Calculate Correlation Analyses
FEAT calculates the Pearson correlation coefficient, or r value, between each ACS variable (using ACS 2017–2021 five-year estimates) and housing loss data. Specifically, FEAT calculates correlations on housing loss rates across all the geocoded census tracts in the data.
The Pearson correlation coefficient is calculated using the Pearson function in the stats module of the SciPy Python package. The methodology used to calculate this statistic is maintained here.
After each correlation is calculated, the correlation’s p value is compared to 0.05. If the p value correlation is less than or equal to 0.05, the correlation between the variable and that housing loss type rate is statistically significant at the 0.05 level. If it is higher than 0.05, the correlation between the variable and housing loss type rate is not statistically siginificant at the 0.05 level. This means it is more likely the true correlation between these variables is 0, and that the correlation coefficient we are observing with this set of data is an anomaly. For more details on interpretation of correlation analysis results, see Section 4.
Variables with a 0 variance have a 0 correlation. Census tracts that return an error value from the ACS for a variable (e.g., -888888888 or -666666666 in the ‘housing_loss_summary’ files due to insufficient or unavailable estimates) are excluded from the correlation analysis. For a complete list of estimate and annotation values and explanations, please see these ACS notes.
Get Geometry Data for Mapping
Lastly, FEAT sources census tract boundaries for the geographies from TIGERweb by the U.S. Census Bureau, creating a file containing geographical boundaries for the given county’s census tracts (.geojson) and a Geopackage file (.gpkg) for use with GIS software.
Eviction Lab Methods
Eviction Lab’s Eviction Tracking System (ETS) provides updated eviction filing data for 10 states and 33 cities in the United States, beginning in January 2020. In these jurisdictions, FEAT allows users to use ETS data to produce FEAT outputs.
Because ETS data is aggregated at the census tract or zip code level, and FEAT requires data to be at the individual record level, FEAT converts ETS data into a format that FEAT is able to run. Below are the steps that FEAT takes to process and analyze ETS eviction filing data.
- Download the following two files from Eviction Lab’s website: Cities and States. These files contain all of the eviction filing data housed in the ETS for cities and states, by month.

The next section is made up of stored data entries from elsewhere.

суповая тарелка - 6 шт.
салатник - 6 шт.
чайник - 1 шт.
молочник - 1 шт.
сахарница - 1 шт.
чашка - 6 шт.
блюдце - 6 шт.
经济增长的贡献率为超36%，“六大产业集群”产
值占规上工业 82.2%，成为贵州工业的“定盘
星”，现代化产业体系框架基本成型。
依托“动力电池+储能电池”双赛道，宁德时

- For each of the files, the program cleans and formats the data to meet the criteria for FEAT. This includes disaggregating the data by census tract level, such that each eviction filing record is documented in its own row of data. The program also creates and populates data fields that FEAT requires that are not in the ETS data (e.g., “county” and “type”). Lastly, the program creates individual input files for each city and state in the ETS data.
- Each state and city input file is run through FEAT at the beginning of each month to reflect new Eviction Lab data.

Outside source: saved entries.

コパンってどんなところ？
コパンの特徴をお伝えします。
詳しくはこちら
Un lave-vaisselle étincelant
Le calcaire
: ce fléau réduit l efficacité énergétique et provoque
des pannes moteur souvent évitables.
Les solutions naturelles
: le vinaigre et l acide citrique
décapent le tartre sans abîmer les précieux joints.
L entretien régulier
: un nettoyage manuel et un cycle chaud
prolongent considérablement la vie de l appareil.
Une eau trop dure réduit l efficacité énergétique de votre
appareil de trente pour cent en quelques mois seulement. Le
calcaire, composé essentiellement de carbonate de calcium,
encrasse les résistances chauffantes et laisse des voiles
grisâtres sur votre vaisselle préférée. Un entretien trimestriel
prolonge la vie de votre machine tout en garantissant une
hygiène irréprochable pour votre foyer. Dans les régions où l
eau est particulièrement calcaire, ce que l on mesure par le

- FEAT analysis for each state and city can be downloaded or viewed in the ‘Use Eviction Lab Data’ page of FEAT.
FEAT analysis of ETS data differs from analysis on housing loss data uploaded by a user in a few ways:
- 2010 Census Tract Boundaries: Eviction Lab uses 2010 census tract boundaries (as opposed to 2020 census tract boundaries).

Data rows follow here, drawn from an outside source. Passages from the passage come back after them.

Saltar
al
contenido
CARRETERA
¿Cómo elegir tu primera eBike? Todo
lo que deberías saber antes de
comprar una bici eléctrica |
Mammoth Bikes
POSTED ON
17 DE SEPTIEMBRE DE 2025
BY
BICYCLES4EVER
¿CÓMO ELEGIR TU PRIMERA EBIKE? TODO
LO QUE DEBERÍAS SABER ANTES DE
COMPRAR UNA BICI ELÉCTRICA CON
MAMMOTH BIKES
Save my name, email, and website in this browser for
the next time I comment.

- ACS Data: FEAT uses the 2015–2019 ACS five-year estimates, 2015–2019 ACS five-year data profiles, and the 2015–2019 five-year subject tables to run analysis on ETS data, to align with the 2010 census tract boundaries.
- TIGERweb: FEAT uses 2019 for the TIGERweb API call.
Users who access FEAT analysis of ETS data should use the following attribution: Peter Hepburn, Renee Louis, and Matthew Desmond, Eviction Tracking System: Version 1.0 (Princeton: Princeton University, 2020), www.evictionlab.org.